## Exercise requirements
Omit every picture and return the rest of the data unaltered.

Extracted material Start Marker

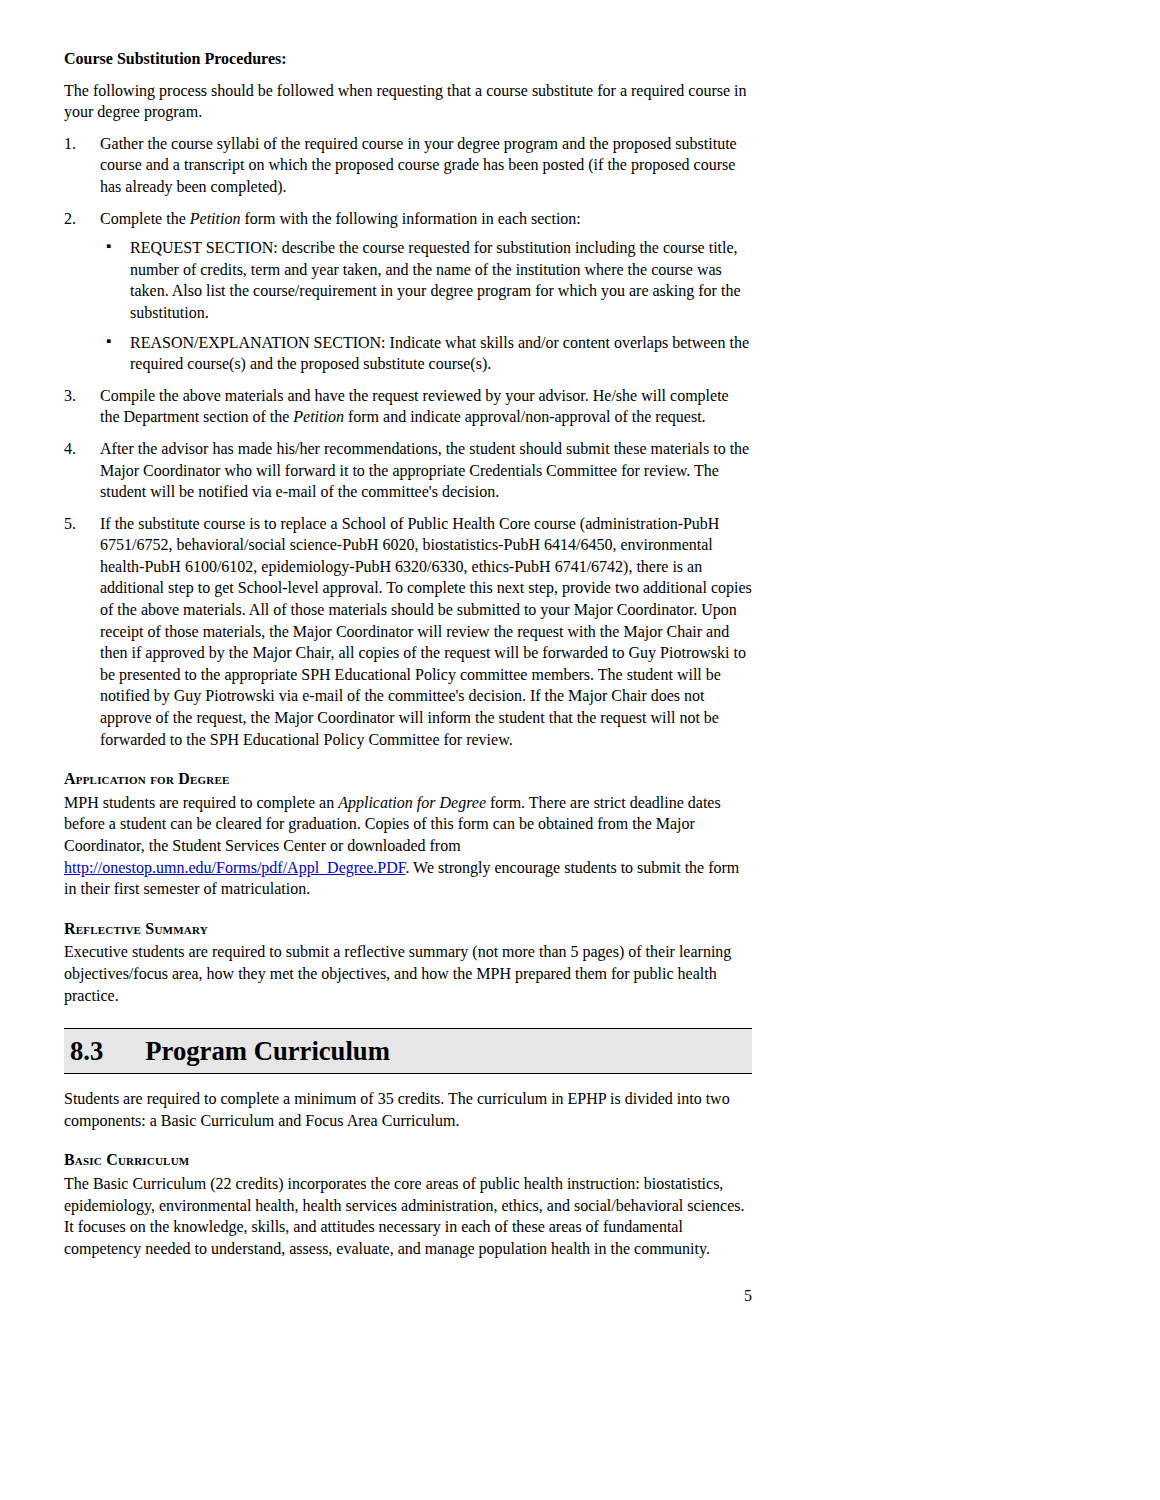Course Substitution Procedures:
The following process should be followed when requesting that a course substitute for a required course in your degree program.
Gather the course syllabi of the required course in your degree program and the proposed substitute course and a transcript on which the proposed course grade has been posted (if the proposed course has already been completed).
Complete the Petition form with the following information in each section:
REQUEST SECTION: describe the course requested for substitution including the course title, number of credits, term and year taken, and the name of the institution where the course was taken. Also list the course/requirement in your degree program for which you are asking for the substitution.
REASON/EXPLANATION SECTION: Indicate what skills and/or content overlaps between the required course(s) and the proposed substitute course(s).
Compile the above materials and have the request reviewed by your advisor. He/she will complete the Department section of the Petition form and indicate approval/non-approval of the request.
After the advisor has made his/her recommendations, the student should submit these materials to the Major Coordinator who will forward it to the appropriate Credentials Committee for review. The student will be notified via e-mail of the committee's decision.
If the substitute course is to replace a School of Public Health Core course (administration-PubH 6751/6752, behavioral/social science-PubH 6020, biostatistics-PubH 6414/6450, environmental health-PubH 6100/6102, epidemiology-PubH 6320/6330, ethics-PubH 6741/6742), there is an additional step to get School-level approval. To complete this next step, provide two additional copies of the above materials. All of those materials should be submitted to your Major Coordinator. Upon receipt of those materials, the Major Coordinator will review the request with the Major Chair and then if approved by the Major Chair, all copies of the request will be forwarded to Guy Piotrowski to be presented to the appropriate SPH Educational Policy committee members. The student will be notified by Guy Piotrowski via e-mail of the committee's decision. If the Major Chair does not approve of the request, the Major Coordinator will inform the student that the request will not be forwarded to the SPH Educational Policy Committee for review.
Application for Degree
MPH students are required to complete an Application for Degree form. There are strict deadline dates before a student can be cleared for graduation. Copies of this form can be obtained from the Major Coordinator, the Student Services Center or downloaded from http://onestop.umn.edu/Forms/pdf/Appl_Degree.PDF. We strongly encourage students to submit the form in their first semester of matriculation.
Reflective Summary
Executive students are required to submit a reflective summary (not more than 5 pages) of their learning objectives/focus area, how they met the objectives, and how the MPH prepared them for public health practice.
8.3 Program Curriculum
Students are required to complete a minimum of 35 credits. The curriculum in EPHP is divided into two components: a Basic Curriculum and Focus Area Curriculum.
Basic Curriculum
The Basic Curriculum (22 credits) incorporates the core areas of public health instruction: biostatistics, epidemiology, environmental health, health services administration, ethics, and social/behavioral sciences. It focuses on the knowledge, skills, and attitudes necessary in each of these areas of fundamental competency needed to understand, assess, evaluate, and manage population health in the community.
5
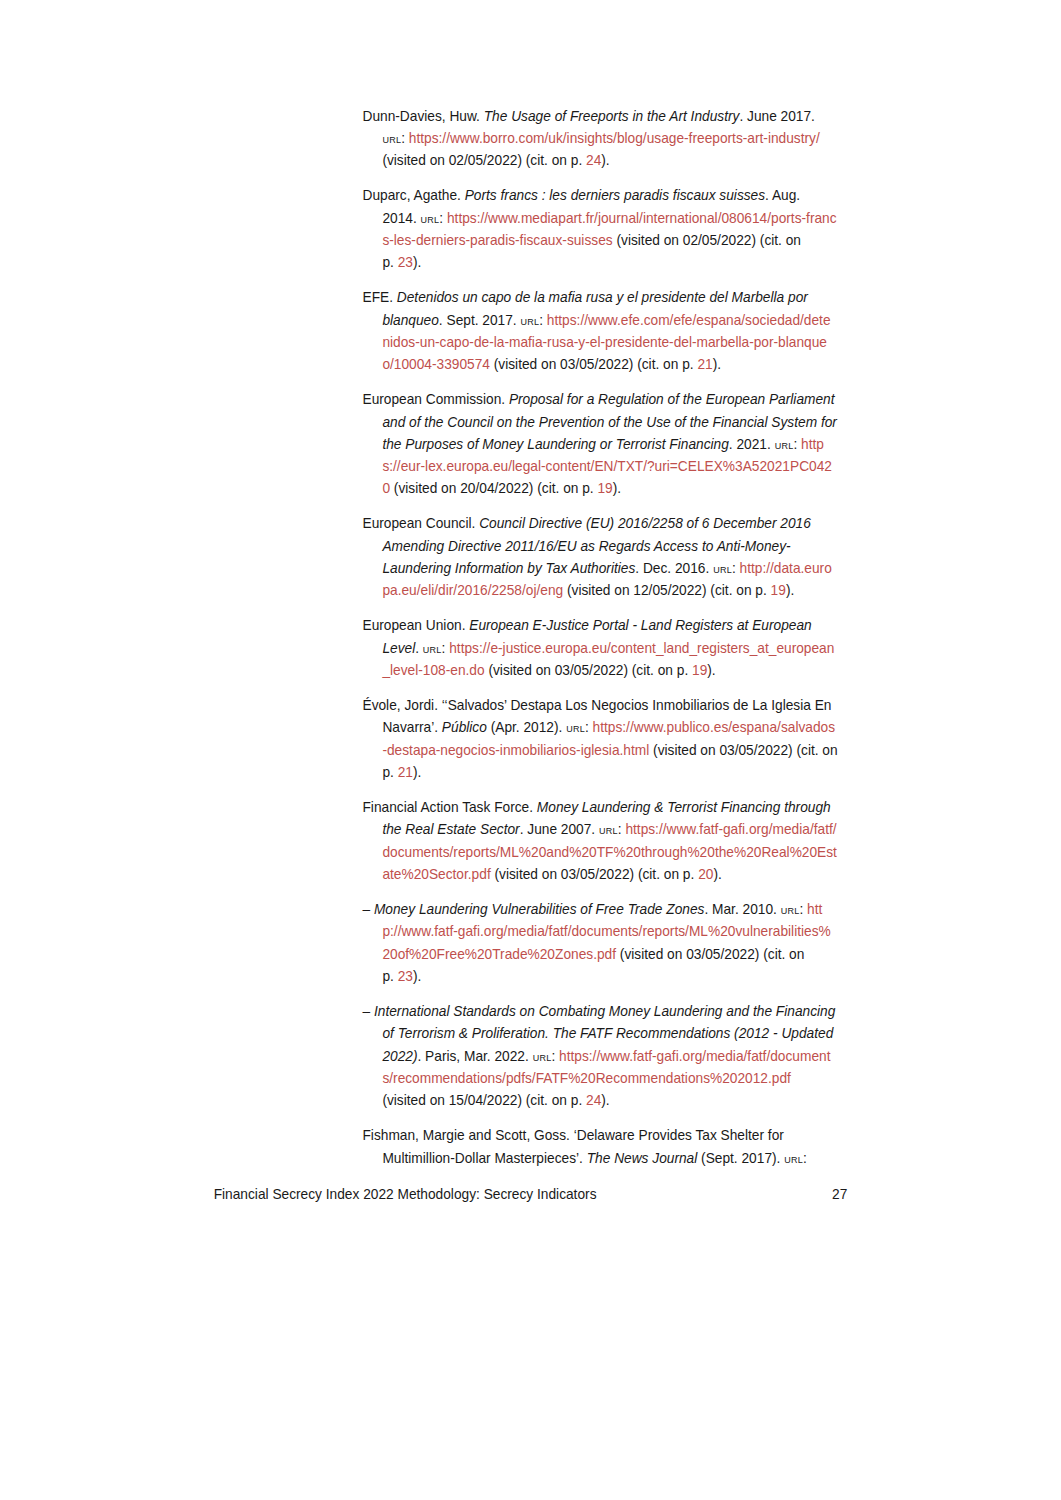Dunn-Davies, Huw. The Usage of Freeports in the Art Industry. June 2017. url: https://www.borro.com/uk/insights/blog/usage-freeports-art-industry/ (visited on 02/05/2022) (cit. on p. 24).
Duparc, Agathe. Ports francs : les derniers paradis fiscaux suisses. Aug. 2014. url: https://www.mediapart.fr/journal/international/080614/ports-francs-les-derniers-paradis-fiscaux-suisses (visited on 02/05/2022) (cit. on p. 23).
EFE. Detenidos un capo de la mafia rusa y el presidente del Marbella por blanqueo. Sept. 2017. url: https://www.efe.com/efe/espana/sociedad/detenidos-un-capo-de-la-mafia-rusa-y-el-presidente-del-marbella-por-blanqueo/10004-3390574 (visited on 03/05/2022) (cit. on p. 21).
European Commission. Proposal for a Regulation of the European Parliament and of the Council on the Prevention of the Use of the Financial System for the Purposes of Money Laundering or Terrorist Financing. 2021. url: https://eur-lex.europa.eu/legal-content/EN/TXT/?uri=CELEX%3A52021PC0420 (visited on 20/04/2022) (cit. on p. 19).
European Council. Council Directive (EU) 2016/2258 of 6 December 2016 Amending Directive 2011/16/EU as Regards Access to Anti-Money-Laundering Information by Tax Authorities. Dec. 2016. url: http://data.europa.eu/eli/dir/2016/2258/oj/eng (visited on 12/05/2022) (cit. on p. 19).
European Union. European E-Justice Portal - Land Registers at European Level. url: https://e-justice.europa.eu/content_land_registers_at_european_level-108-en.do (visited on 03/05/2022) (cit. on p. 19).
Évole, Jordi. ‘‘Salvados’ Destapa Los Negocios Inmobiliarios de La Iglesia En Navarra’. Público (Apr. 2012). url: https://www.publico.es/espana/salvados-destapa-negocios-inmobiliarios-iglesia.html (visited on 03/05/2022) (cit. on p. 21).
Financial Action Task Force. Money Laundering & Terrorist Financing through the Real Estate Sector. June 2007. url: https://www.fatf-gafi.org/media/fatf/documents/reports/ML%20and%20TF%20through%20the%20Real%20Estate%20Sector.pdf (visited on 03/05/2022) (cit. on p. 20).
– Money Laundering Vulnerabilities of Free Trade Zones. Mar. 2010. url: http://www.fatf-gafi.org/media/fatf/documents/reports/ML%20vulnerabilities%20of%20Free%20Trade%20Zones.pdf (visited on 03/05/2022) (cit. on p. 23).
– International Standards on Combating Money Laundering and the Financing of Terrorism & Proliferation. The FATF Recommendations (2012 - Updated 2022). Paris, Mar. 2022. url: https://www.fatf-gafi.org/media/fatf/documents/recommendations/pdfs/FATF%20Recommendations%202012.pdf (visited on 15/04/2022) (cit. on p. 24).
Fishman, Margie and Scott, Goss. ‘Delaware Provides Tax Shelter for Multimillion-Dollar Masterpieces’. The News Journal (Sept. 2017). url:
Financial Secrecy Index 2022 Methodology: Secrecy Indicators 27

Extracted material End Marker

## Expected answer
Course Substitution Procedures:
The following process should be followed when requesting that a course substitute for a required course in your degree program.
Gather the course syllabi of the required course in your degree program and the proposed substitute course and a transcript on which the proposed course grade has been posted (if the proposed course has already been completed).
Complete the Petition form with the following information in each section:
REQUEST SECTION: describe the course requested for substitution including the course title, number of credits, term and year taken, and the name of the institution where the course was taken. Also list the course/requirement in your degree program for which you are asking for the substitution.
REASON/EXPLANATION SECTION: Indicate what skills and/or content overlaps between the required course(s) and the proposed substitute course(s).
Compile the above materials and have the request reviewed by your advisor. He/she will complete the Department section of the Petition form and indicate approval/non-approval of the request.
After the advisor has made his/her recommendations, the student should submit these materials to the Major Coordinator who will forward it to the appropriate Credentials Committee for review. The student will be notified via e-mail of the committee's decision.
If the substitute course is to replace a School of Public Health Core course (administration-PubH 6751/6752, behavioral/social science-PubH 6020, biostatistics-PubH 6414/6450, environmental health-PubH 6100/6102, epidemiology-PubH 6320/6330, ethics-PubH 6741/6742), there is an additional step to get School-level approval. To complete this next step, provide two additional copies of the above materials. All of those materials should be submitted to your Major Coordinator. Upon receipt of those materials, the Major Coordinator will review the request with the Major Chair and then if approved by the Major Chair, all copies of the request will be forwarded to Guy Piotrowski to be presented to the appropriate SPH Educational Policy committee members. The student will be notified by Guy Piotrowski via e-mail of the committee's decision. If the Major Chair does not approve of the request, the Major Coordinator will inform the student that the request will not be forwarded to the SPH Educational Policy Committee for review.
Application for Degree
MPH students are required to complete an Application for Degree form. There are strict deadline dates before a student can be cleared for graduation. Copies of this form can be obtained from the Major Coordinator, the Student Services Center or downloaded from http://onestop.umn.edu/Forms/pdf/Appl_Degree.PDF. We strongly encourage students to submit the form in their first semester of matriculation.
Reflective Summary
Executive students are required to submit a reflective summary (not more than 5 pages) of their learning objectives/focus area, how they met the objectives, and how the MPH prepared them for public health practice.
8.3 Program Curriculum
Students are required to complete a minimum of 35 credits. The curriculum in EPHP is divided into two components: a Basic Curriculum and Focus Area Curriculum.
Basic Curriculum
The Basic Curriculum (22 credits) incorporates the core areas of public health instruction: biostatistics, epidemiology, environmental health, health services administration, ethics, and social/behavioral sciences. It focuses on the knowledge, skills, and attitudes necessary in each of these areas of fundamental competency needed to understand, assess, evaluate, and manage population health in the community.
5
Dunn-Davies, Huw. The Usage of Freeports in the Art Industry. June 2017. url: https://www.borro.com/uk/insights/blog/usage-freeports-art-industry/ (visited on 02/05/2022) (cit. on p. 24).
Duparc, Agathe. Ports francs : les derniers paradis fiscaux suisses. Aug. 2014. url: https://www.mediapart.fr/journal/international/080614/ports-francs-les-derniers-paradis-fiscaux-suisses (visited on 02/05/2022) (cit. on p. 23).
EFE. Detenidos un capo de la mafia rusa y el presidente del Marbella por blanqueo. Sept. 2017. url: https://www.efe.com/efe/espana/sociedad/detenidos-un-capo-de-la-mafia-rusa-y-el-presidente-del-marbella-por-blanqueo/10004-3390574 (visited on 03/05/2022) (cit. on p. 21).
European Commission. Proposal for a Regulation of the European Parliament and of the Council on the Prevention of the Use of the Financial System for the Purposes of Money Laundering or Terrorist Financing. 2021. url: https://eur-lex.europa.eu/legal-content/EN/TXT/?uri=CELEX%3A52021PC0420 (visited on 20/04/2022) (cit. on p. 19).
European Council. Council Directive (EU) 2016/2258 of 6 December 2016 Amending Directive 2011/16/EU as Regards Access to Anti-Money-Laundering Information by Tax Authorities. Dec. 2016. url: http://data.europa.eu/eli/dir/2016/2258/oj/eng (visited on 12/05/2022) (cit. on p. 19).
European Union. European E-Justice Portal - Land Registers at European Level. url: https://e-justice.europa.eu/content_land_registers_at_european_level-108-en.do (visited on 03/05/2022) (cit. on p. 19).
Évole, Jordi. ‘‘Salvados’ Destapa Los Negocios Inmobiliarios de La Iglesia En Navarra’. Público (Apr. 2012). url: https://www.publico.es/espana/salvados-destapa-negocios-inmobiliarios-iglesia.html (visited on 03/05/2022) (cit. on p. 21).
Financial Action Task Force. Money Laundering & Terrorist Financing through the Real Estate Sector. June 2007. url: https://www.fatf-gafi.org/media/fatf/documents/reports/ML%20and%20TF%20through%20the%20Real%20Estate%20Sector.pdf (visited on 03/05/2022) (cit. on p. 20).
– Money Laundering Vulnerabilities of Free Trade Zones. Mar. 2010. url: http://www.fatf-gafi.org/media/fatf/documents/reports/ML%20vulnerabilities%20of%20Free%20Trade%20Zones.pdf (visited on 03/05/2022) (cit. on p. 23).
– International Standards on Combating Money Laundering and the Financing of Terrorism & Proliferation. The FATF Recommendations (2012 - Updated 2022). Paris, Mar. 2022. url: https://www.fatf-gafi.org/media/fatf/documents/recommendations/pdfs/FATF%20Recommendations%202012.pdf (visited on 15/04/2022) (cit. on p. 24).
Fishman, Margie and Scott, Goss. ‘Delaware Provides Tax Shelter for Multimillion-Dollar Masterpieces’. The News Journal (Sept. 2017). url:
Financial Secrecy Index 2022 Methodology: Secrecy Indicators 27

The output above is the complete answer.